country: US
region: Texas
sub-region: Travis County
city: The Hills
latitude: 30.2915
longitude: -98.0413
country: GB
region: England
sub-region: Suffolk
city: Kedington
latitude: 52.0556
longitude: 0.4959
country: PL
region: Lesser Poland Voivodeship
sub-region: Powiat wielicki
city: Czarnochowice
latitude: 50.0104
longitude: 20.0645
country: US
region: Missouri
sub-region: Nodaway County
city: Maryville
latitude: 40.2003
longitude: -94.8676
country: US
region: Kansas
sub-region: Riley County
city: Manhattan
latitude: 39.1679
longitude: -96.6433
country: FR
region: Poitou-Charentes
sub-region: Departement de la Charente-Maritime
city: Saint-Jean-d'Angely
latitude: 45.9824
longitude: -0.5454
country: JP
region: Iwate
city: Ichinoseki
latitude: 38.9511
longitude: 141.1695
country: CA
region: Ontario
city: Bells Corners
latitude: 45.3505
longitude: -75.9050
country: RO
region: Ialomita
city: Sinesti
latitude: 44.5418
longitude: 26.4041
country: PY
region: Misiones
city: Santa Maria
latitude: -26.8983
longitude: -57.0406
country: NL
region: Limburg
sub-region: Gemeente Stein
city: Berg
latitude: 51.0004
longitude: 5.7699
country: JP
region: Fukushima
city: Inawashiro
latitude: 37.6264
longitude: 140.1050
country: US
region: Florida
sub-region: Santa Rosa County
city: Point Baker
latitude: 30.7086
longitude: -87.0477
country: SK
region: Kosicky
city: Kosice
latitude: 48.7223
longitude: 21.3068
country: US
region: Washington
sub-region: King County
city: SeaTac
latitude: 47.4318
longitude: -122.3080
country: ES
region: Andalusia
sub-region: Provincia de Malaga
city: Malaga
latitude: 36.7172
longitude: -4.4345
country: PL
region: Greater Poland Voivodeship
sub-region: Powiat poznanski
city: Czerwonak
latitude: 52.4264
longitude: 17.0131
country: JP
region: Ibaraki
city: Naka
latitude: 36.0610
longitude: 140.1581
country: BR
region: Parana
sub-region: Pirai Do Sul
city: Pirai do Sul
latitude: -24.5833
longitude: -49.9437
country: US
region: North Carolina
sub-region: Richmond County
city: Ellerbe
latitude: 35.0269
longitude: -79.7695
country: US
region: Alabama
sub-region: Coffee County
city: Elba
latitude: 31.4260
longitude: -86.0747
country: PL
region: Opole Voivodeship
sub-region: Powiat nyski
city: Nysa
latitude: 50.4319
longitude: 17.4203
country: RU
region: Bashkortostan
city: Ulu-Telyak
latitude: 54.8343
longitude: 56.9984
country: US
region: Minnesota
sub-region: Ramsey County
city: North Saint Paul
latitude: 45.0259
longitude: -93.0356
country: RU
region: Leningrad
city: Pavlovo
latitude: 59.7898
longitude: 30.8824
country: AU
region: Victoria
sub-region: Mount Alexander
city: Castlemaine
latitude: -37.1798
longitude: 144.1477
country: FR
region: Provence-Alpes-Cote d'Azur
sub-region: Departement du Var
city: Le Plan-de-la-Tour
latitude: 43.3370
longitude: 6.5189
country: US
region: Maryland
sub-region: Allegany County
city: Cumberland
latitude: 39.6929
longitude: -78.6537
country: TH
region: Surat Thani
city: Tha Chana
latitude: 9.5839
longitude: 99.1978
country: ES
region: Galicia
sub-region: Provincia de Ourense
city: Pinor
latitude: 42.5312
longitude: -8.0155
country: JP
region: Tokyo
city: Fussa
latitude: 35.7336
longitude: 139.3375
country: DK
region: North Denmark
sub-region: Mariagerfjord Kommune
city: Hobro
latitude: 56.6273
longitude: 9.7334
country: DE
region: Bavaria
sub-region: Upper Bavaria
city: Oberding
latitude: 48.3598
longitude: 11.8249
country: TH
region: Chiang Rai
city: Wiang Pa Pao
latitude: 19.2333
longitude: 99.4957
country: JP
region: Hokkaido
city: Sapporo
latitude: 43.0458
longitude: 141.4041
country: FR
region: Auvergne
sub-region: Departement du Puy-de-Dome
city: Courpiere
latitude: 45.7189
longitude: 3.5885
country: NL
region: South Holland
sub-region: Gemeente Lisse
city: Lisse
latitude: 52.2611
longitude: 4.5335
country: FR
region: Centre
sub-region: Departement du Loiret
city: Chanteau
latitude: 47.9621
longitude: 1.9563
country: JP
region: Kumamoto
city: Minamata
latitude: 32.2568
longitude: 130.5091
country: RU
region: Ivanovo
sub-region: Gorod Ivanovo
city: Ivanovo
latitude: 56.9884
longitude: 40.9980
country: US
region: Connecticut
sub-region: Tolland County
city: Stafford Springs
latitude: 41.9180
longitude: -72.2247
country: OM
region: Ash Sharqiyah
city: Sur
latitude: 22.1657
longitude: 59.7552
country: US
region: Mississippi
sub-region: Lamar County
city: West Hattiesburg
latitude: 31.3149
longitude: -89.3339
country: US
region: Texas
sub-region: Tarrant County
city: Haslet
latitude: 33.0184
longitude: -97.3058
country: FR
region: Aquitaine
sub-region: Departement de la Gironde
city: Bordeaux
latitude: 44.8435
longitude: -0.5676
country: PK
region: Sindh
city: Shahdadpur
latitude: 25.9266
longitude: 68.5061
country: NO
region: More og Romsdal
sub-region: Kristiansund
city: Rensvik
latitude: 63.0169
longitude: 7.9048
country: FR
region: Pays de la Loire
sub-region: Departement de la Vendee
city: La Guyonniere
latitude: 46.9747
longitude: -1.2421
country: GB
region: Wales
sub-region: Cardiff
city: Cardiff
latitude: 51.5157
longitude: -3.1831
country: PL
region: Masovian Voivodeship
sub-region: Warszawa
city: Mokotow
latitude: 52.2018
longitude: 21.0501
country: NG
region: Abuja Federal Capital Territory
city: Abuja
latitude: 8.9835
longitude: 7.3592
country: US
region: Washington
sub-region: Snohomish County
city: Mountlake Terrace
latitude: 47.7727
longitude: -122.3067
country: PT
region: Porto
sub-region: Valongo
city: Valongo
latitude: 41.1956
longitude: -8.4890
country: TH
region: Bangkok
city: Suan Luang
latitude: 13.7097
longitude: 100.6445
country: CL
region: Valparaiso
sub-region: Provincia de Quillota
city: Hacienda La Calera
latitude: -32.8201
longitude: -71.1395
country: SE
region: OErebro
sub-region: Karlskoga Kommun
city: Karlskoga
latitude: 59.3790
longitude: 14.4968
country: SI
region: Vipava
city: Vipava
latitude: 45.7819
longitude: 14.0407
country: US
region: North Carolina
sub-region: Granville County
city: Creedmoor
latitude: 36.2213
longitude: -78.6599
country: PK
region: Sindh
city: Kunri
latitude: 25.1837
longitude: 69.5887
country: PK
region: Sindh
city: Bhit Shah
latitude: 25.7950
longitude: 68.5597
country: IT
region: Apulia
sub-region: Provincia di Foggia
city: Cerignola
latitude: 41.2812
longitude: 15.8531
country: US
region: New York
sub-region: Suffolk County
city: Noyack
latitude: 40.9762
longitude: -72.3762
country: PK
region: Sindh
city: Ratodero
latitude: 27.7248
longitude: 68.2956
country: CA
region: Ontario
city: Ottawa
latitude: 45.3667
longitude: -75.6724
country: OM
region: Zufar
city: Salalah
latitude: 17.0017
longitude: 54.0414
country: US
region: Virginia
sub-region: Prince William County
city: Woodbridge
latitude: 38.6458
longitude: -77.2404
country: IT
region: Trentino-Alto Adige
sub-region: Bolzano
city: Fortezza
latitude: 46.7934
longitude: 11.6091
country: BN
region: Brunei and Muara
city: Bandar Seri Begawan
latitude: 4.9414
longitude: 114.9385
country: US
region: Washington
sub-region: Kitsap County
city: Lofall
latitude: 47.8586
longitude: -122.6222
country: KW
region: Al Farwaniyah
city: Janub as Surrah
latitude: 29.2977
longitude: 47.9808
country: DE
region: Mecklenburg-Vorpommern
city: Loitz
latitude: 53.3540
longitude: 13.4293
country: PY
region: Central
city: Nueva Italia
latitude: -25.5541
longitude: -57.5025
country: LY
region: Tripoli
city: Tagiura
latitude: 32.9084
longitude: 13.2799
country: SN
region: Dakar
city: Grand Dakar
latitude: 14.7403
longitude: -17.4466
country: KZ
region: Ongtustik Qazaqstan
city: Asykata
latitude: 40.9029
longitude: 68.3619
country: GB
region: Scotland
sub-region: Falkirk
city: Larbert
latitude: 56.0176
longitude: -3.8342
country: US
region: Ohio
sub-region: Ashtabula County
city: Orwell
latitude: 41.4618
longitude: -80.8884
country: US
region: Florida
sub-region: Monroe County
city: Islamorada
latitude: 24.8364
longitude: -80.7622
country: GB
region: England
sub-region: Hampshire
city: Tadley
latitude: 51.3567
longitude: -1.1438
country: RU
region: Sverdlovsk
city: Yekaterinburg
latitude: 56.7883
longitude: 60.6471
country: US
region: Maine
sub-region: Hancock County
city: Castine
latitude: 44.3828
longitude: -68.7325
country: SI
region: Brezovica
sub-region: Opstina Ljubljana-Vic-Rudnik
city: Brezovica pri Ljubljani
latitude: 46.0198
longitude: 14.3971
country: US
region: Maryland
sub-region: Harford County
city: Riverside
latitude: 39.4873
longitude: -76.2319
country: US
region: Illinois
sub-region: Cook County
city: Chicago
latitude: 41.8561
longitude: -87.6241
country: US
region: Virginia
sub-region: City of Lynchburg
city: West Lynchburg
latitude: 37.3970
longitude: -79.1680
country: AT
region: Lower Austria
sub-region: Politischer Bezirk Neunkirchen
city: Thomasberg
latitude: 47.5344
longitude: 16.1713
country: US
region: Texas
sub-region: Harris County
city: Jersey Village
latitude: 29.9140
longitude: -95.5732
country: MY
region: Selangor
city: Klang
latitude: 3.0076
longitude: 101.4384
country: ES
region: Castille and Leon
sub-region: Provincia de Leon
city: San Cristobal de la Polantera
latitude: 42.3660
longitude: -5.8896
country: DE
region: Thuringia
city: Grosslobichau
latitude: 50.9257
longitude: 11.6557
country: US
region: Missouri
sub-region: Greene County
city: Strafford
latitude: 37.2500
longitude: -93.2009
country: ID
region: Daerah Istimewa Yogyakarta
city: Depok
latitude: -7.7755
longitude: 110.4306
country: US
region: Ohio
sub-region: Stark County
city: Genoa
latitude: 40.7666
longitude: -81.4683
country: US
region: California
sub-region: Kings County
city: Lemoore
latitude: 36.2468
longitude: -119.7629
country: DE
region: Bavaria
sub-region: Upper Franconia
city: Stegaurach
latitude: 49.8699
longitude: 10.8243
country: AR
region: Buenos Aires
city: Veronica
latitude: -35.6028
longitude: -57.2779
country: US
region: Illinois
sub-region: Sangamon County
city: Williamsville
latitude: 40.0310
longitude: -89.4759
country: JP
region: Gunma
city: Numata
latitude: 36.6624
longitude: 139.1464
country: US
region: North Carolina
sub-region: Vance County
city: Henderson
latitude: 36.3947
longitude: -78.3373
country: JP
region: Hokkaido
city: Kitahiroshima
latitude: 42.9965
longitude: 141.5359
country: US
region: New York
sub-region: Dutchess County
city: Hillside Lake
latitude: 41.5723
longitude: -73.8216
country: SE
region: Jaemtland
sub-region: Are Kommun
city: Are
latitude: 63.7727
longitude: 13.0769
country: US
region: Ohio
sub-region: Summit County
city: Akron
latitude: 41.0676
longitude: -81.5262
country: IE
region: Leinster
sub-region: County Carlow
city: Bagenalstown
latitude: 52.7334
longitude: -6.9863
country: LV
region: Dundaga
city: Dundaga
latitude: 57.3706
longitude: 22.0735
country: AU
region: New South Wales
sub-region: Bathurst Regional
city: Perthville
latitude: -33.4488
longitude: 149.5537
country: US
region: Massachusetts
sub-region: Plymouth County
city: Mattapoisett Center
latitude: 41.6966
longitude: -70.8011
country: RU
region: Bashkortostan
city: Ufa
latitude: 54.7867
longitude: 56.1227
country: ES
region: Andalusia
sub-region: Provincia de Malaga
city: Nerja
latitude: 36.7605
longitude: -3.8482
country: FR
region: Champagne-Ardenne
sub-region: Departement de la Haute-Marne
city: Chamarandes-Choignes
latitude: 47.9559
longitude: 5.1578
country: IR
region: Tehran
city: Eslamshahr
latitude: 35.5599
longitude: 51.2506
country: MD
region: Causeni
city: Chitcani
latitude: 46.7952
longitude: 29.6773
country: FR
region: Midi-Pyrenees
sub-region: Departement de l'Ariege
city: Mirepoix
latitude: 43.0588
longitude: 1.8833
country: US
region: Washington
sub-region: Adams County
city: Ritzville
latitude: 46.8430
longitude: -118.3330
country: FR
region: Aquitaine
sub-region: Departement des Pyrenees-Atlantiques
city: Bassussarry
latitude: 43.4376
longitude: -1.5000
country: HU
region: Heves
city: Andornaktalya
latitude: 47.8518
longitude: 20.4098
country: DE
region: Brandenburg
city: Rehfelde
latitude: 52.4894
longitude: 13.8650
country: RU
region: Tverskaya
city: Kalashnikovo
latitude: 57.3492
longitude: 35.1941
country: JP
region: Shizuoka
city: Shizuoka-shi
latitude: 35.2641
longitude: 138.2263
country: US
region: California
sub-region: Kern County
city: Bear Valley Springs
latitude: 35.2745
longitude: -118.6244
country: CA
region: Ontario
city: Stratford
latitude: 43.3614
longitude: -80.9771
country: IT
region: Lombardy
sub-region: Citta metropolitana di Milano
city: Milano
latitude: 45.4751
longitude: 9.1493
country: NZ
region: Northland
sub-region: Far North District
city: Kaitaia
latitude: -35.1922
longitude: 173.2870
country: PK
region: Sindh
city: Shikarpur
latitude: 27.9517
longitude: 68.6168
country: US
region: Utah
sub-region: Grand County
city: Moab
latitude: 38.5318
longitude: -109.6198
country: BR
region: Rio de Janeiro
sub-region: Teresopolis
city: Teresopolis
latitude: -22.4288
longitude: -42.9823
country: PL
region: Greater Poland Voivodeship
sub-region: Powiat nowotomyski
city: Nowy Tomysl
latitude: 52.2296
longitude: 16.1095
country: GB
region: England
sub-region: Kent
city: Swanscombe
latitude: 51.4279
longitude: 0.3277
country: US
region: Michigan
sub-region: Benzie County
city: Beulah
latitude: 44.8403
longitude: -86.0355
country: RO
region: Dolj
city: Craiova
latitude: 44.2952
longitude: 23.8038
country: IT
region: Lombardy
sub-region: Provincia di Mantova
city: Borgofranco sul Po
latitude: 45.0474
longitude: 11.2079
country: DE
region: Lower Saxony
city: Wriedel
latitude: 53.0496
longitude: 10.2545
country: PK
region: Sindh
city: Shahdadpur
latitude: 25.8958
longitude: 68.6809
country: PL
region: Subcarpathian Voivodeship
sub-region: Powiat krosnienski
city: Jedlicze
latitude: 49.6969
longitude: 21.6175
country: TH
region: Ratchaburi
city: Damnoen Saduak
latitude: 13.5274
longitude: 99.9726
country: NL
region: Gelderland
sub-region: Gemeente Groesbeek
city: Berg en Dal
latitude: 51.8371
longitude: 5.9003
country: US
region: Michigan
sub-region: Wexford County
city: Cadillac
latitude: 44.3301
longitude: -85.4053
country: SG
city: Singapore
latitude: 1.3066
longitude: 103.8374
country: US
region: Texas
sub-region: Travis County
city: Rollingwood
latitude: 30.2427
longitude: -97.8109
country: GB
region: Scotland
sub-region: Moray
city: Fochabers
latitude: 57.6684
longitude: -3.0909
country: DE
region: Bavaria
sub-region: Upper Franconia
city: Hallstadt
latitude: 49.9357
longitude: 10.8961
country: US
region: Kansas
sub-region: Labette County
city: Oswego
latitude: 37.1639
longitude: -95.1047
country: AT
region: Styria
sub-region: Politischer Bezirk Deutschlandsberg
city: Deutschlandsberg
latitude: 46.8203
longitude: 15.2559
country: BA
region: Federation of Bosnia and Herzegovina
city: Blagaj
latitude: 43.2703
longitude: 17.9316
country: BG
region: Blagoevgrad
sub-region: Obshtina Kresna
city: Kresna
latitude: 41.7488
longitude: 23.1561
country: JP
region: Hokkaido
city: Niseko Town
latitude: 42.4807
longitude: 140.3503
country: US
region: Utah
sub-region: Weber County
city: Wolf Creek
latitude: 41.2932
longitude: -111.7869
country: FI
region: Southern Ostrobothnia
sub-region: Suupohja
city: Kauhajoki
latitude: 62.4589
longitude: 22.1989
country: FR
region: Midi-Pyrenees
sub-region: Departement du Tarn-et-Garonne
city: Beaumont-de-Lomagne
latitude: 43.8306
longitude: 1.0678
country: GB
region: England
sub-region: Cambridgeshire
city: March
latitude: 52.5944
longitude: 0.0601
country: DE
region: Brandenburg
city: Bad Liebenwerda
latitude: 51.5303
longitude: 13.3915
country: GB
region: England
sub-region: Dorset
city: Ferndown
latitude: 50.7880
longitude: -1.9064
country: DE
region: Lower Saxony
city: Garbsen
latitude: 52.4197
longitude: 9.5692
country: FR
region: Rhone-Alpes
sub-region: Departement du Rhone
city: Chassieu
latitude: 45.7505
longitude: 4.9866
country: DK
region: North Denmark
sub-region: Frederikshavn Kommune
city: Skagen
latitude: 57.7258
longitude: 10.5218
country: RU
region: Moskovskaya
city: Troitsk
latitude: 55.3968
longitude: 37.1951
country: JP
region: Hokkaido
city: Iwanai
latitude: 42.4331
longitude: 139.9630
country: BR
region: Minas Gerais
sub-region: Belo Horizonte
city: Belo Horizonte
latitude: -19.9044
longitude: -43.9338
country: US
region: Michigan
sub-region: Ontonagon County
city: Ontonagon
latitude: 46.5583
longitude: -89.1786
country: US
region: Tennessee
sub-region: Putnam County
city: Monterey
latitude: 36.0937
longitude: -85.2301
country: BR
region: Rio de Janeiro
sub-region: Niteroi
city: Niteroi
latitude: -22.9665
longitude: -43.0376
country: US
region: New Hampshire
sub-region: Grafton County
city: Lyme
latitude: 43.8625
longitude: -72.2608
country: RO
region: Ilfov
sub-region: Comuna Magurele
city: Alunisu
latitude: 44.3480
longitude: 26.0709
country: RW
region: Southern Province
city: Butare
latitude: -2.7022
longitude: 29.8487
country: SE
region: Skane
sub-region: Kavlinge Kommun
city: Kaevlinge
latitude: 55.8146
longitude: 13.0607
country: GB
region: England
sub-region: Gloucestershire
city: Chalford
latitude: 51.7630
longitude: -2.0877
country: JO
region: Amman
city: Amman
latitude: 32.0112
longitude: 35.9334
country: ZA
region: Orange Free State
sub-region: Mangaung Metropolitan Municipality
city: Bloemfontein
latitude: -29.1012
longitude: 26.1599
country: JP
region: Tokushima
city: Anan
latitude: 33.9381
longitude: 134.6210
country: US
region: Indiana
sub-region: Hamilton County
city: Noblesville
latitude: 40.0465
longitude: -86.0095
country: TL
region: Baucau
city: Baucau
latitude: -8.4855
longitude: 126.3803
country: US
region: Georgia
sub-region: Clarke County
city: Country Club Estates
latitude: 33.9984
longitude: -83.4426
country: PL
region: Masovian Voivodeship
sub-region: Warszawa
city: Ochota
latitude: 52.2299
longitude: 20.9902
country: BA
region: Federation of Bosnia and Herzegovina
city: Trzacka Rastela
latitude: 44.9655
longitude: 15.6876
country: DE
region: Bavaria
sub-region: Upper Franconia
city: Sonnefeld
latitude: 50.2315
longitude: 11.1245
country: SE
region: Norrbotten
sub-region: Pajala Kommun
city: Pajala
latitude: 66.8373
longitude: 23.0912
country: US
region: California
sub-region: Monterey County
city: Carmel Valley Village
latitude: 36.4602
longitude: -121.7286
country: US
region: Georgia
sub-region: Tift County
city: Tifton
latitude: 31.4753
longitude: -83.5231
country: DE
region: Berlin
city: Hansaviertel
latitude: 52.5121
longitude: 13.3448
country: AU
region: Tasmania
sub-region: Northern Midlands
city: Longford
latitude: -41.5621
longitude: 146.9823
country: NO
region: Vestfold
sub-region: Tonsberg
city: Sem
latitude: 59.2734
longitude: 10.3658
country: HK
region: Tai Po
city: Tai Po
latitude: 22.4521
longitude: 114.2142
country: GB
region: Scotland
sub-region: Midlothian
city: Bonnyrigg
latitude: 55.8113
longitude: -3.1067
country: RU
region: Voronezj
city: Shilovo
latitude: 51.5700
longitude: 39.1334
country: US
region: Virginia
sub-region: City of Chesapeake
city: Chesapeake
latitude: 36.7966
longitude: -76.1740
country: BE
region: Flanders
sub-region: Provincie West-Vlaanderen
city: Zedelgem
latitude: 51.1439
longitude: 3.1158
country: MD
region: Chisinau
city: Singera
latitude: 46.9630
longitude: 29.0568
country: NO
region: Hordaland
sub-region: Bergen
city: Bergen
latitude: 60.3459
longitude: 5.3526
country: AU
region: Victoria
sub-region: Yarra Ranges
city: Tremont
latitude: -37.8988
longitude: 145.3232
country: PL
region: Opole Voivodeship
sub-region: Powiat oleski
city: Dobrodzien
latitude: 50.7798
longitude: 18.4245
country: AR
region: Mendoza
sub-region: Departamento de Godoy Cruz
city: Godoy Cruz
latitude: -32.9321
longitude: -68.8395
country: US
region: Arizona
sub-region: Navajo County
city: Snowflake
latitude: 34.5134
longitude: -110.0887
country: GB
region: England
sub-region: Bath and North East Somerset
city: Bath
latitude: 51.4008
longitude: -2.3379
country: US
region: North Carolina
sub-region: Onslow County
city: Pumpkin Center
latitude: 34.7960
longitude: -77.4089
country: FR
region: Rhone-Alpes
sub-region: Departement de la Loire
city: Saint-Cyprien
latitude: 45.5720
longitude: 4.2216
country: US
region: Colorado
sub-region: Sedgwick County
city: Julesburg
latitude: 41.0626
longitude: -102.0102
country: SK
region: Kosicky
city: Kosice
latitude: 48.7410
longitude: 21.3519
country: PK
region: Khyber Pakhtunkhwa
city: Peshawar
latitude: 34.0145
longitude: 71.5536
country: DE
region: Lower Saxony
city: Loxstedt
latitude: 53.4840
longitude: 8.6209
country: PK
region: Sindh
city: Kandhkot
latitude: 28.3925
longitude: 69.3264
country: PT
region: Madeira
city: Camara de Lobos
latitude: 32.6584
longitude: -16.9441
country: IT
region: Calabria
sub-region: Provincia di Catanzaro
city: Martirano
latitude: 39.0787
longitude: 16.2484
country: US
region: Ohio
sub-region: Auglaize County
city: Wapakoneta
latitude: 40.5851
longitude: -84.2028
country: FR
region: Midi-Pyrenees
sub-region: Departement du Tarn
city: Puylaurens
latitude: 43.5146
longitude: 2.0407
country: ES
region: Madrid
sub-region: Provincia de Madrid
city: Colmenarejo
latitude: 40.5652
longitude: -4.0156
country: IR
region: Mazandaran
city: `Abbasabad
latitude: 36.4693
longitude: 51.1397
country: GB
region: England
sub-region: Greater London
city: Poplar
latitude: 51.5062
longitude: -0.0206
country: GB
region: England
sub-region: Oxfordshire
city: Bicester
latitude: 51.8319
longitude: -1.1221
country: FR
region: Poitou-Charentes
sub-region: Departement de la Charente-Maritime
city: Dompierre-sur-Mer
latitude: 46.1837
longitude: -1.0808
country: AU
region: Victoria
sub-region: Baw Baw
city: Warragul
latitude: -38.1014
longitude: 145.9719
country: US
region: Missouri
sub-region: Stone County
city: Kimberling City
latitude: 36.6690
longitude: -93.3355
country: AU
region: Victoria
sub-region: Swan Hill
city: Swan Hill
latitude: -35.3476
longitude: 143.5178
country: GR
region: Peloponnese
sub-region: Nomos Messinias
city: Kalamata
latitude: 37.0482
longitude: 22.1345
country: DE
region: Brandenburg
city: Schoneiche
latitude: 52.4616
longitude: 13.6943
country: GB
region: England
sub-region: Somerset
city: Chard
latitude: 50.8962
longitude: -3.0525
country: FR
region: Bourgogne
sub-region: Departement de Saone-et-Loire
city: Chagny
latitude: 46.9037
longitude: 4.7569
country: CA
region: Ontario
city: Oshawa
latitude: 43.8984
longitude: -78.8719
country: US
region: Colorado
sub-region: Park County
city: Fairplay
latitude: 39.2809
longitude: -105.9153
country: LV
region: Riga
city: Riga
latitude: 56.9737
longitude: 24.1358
^^^^
■ **BRIEF**
Please express the data from the line with "latitude: 54.8343" to the line with "sub-region: Departement du Var" as a JSON list of strings, one string per line, leaving out blank lines.

■ **TASK OUTPUT**
[
  "latitude: 54.8343",
  "longitude: 56.9984",
  "country: US",
  "region: Minnesota",
  "sub-region: Ramsey County",
  "city: North Saint Paul",
  "latitude: 45.0259",
  "longitude: -93.0356",
  "country: RU",
  "region: Leningrad",
  "city: Pavlovo",
  "latitude: 59.7898",
  "longitude: 30.8824",
  "country: AU",
  "region: Victoria",
  "sub-region: Mount Alexander",
  "city: Castlemaine",
  "latitude: -37.1798",
  "longitude: 144.1477",
  "country: FR",
  "region: Provence-Alpes-Cote d'Azur",
  "sub-region: Departement du Var"
]